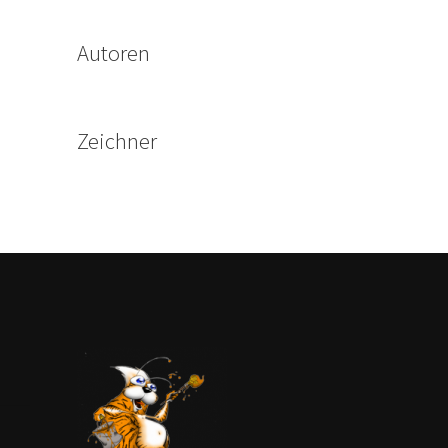
Autoren
Zeichner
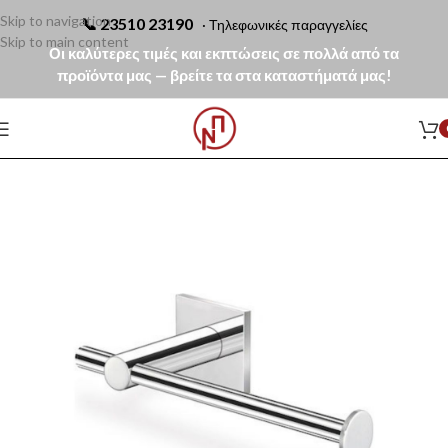
Skip to navigation
📞
23510 23190
· Τηλεφωνικές παραγγελίες
Skip to main content
Οι καλύτερες τιμές και εκπτώσεις σε πολλά από τα
προϊόντα μας — βρείτε τα στα καταστήματά μας!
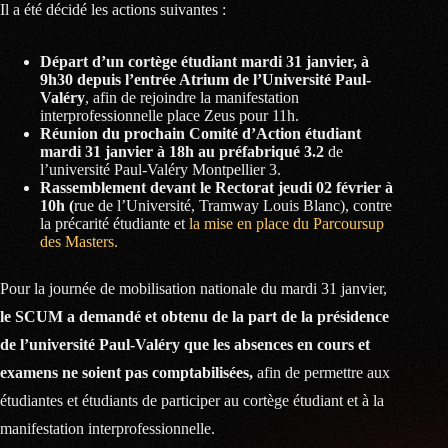
Il a été décidé les actions suivantes :
Départ d’un cortège étudiant mardi 31 janvier, à
9h30 depuis l’entrée Atrium de l’Université Paul-
Valéry
, afin de rejoindre la manifestation
interprofessionnelle place Zeus pour 11h.
Réunion du prochain Comité d’Action étudiant
mardi 31 janvier à 18h au préfabriqué 3.2
de
l’université Paul-Valéry Montpellier 3.
Rassemblement devant le Rectorat jeudi 02 février à
10h (
rue de l’Université, Tramway Louis Blanc), contre
la précarité étudiante et
la mise en place du Parcoursup
des Masters.
Pour la journée de mobilisation nationale du mardi 31 janvier,
le SCUM a demandé et obtenu de la part de la présidence
de l’université Paul-Valéry que les absences en cours et
examens ne soient pas comptabilisées,
afin de permettre aux
étudiantes et étudiants de participer au cortège étudiant et à la
manifestation interprofessionnelle.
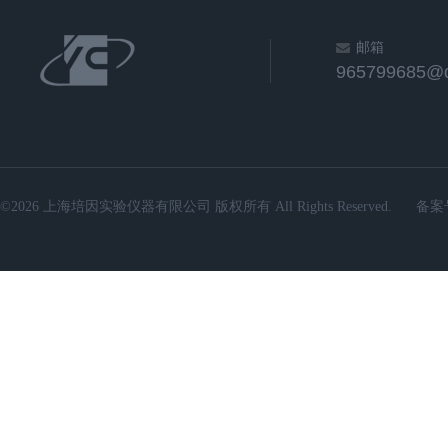
邮箱
965799685@
©2026 上海培因实验仪器有限公司 版权所有 All Rights Reserved.
备案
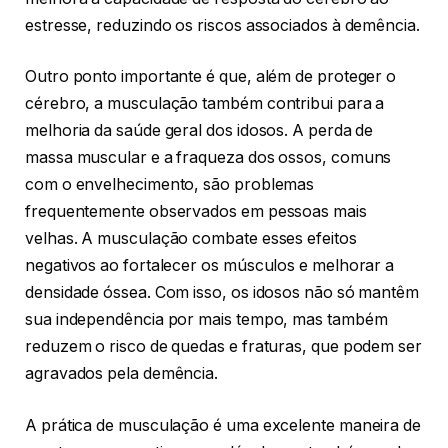
estresse, reduzindo os riscos associados à demência.
Outro ponto importante é que, além de proteger o
cérebro, a musculação também contribui para a
melhoria da saúde geral dos idosos. A perda de
massa muscular e a fraqueza dos ossos, comuns
com o envelhecimento, são problemas
frequentemente observados em pessoas mais
velhas. A musculação combate esses efeitos
negativos ao fortalecer os músculos e melhorar a
densidade óssea. Com isso, os idosos não só mantêm
sua independência por mais tempo, mas também
reduzem o risco de quedas e fraturas, que podem ser
agravados pela demência.
A prática de musculação é uma excelente maneira de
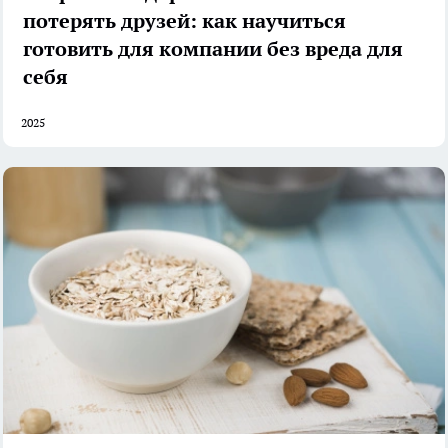
потерять друзей: как научиться
готовить для компании без вреда для
себя
2025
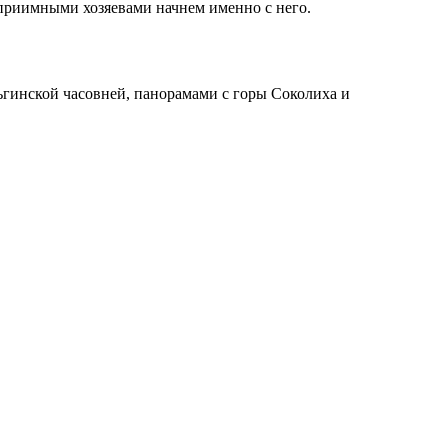
еприимными хозяевами начнем именно с него.
ьгинской часовней, панорамами с горы Соколиха и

- [Task item]: Copy out all the text read from the material above, line for line and with nothing changed. Leave the pictures out of your answer.

- [Response]:
Autoren
Zeichner
Skip to navigation
📞
23510 23190
· Τηλεφωνικές παραγγελίες
Skip to main content
Οι καλύτερες τιμές και εκπτώσεις σε πολλά από τα
προϊόντα μας — βρείτε τα στα καταστήματά μας!
Il a été décidé les actions suivantes :
Départ d’un cortège étudiant mardi 31 janvier, à
9h30 depuis l’entrée Atrium de l’Université Paul-
Valéry
, afin de rejoindre la manifestation
interprofessionnelle place Zeus pour 11h.
Réunion du prochain Comité d’Action étudiant
mardi 31 janvier à 18h au préfabriqué 3.2
de
l’université Paul-Valéry Montpellier 3.
Rassemblement devant le Rectorat jeudi 02 février à
10h (
rue de l’Université, Tramway Louis Blanc), contre
la précarité étudiante et
la mise en place du Parcoursup
des Masters.
Pour la journée de mobilisation nationale du mardi 31 janvier,
le SCUM a demandé et obtenu de la part de la présidence
de l’université Paul-Valéry que les absences en cours et
examens ne soient pas comptabilisées,
afin de permettre aux
étudiantes et étudiants de participer au cortège étudiant et à la
manifestation interprofessionnelle.
邮箱
965799685@
©2026 上海培因实验仪器有限公司 版权所有 All Rights Reserved.
备案
estresse, reduzindo os riscos associados à demência.
Outro ponto importante é que, além de proteger o
cérebro, a musculação também contribui para a
melhoria da saúde geral dos idosos. A perda de
massa muscular e a fraqueza dos ossos, comuns
com o envelhecimento, são problemas
frequentemente observados em pessoas mais
velhas. A musculação combate esses efeitos
negativos ao fortalecer os músculos e melhorar a
densidade óssea. Com isso, os idosos não só mantêm
sua independência por mais tempo, mas também
reduzem o risco de quedas e fraturas, que podem ser
agravados pela demência.
A prática de musculação é uma excelente maneira de
потерять друзей: как научиться
готовить для компании без вреда для
себя
2025
еприимными хозяевами начнем именно с него.
ьгинской часовней, панорамами с горы Соколиха и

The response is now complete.